The objective function (1) seeks to minimize the total completion time of the A-jobs. Constraint set (2) guarantees that each A-job is assigned exactly to one position on exactly one machine. Constraint set (3) ensures that each B-job is either assigned exactly to one position on exactly one machine or scheduled as tardy. Constraint set (4) relays that there is at most one job scheduled at each position on a machine. Constraint (5) ensures that the weighted number of tardy B-jobs does not exceed the limit bound \(V^B\). Constraint set (6) defines the completion times for the A-jobs. Constraint set (7) guarantees that if a B-job is scheduled on a machine, then this job will be completed before or on its due date and is therefore considered on time, which becomes redundant when \(x_{jr}^i=1\) incorporates a very large positive number M. Constraint set (8) guarantees that if one is job assigned to the \((r+1)\)th position on a machine, then the rth position on the machine must have a job. In other words, we do not allow empty positions between two jobs. Constraint set (9) specifies the nonnegativity of \(C_j\) and sets up the binary restrictions for \(U_j\) and \(x_{jr}^i\).

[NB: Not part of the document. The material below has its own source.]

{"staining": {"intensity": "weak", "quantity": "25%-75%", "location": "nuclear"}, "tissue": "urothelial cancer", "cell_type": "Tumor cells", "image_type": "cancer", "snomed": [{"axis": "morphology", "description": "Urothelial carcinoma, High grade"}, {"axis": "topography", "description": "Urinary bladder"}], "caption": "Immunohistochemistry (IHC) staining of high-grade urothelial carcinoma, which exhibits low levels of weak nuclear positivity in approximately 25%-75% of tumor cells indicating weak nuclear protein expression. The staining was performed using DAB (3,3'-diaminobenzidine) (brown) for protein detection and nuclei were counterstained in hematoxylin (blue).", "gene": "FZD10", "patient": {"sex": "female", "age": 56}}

The MILP formulation clearly shows that the existence of big-M coefficients makes the problem very difficult to solve. The difficulty lies in the fact that the linear programming relaxation of the MILP model typically leads to a very poor solution due to the presence of the big-M coefficients. In addition, the MILP model contains decision variables with differing effects on the global problem and objective function (e.g., the assignment of a job to be processed at a position on a machine versus the identification of tardy B-jobs), and the number of these variables increases considerably along with the number of jobs and machines. Our first attempt at solving the problem was simply to use the state-of-the-art MIP solver CPLEX to solve the MILP model. Unfortunately, CPLEX was able to solve the problems with up to 15 jobs and could not find any optimal solutions for most instances when \(n\ge 15\) due to the rapid increase in variables in the MILP model and the intrinsic complexity of the problem. However, after determining the tardy B-jobs and the job-assigned machines, we can easily observe that the job-to-position decisions on each machine are independent. In fact, these decisions form independent single-machine scheduling problems, thereby suggesting that a hierarchy algorithm that decomposes the problem offers a promising direction. In this case, we resort to the branch-and-price method by applying Dantzig–Wolfe decomposition, which involves a column (or variable) generation strategy that decomposes the problem into a set-partitioning (main) problem and several subproblems.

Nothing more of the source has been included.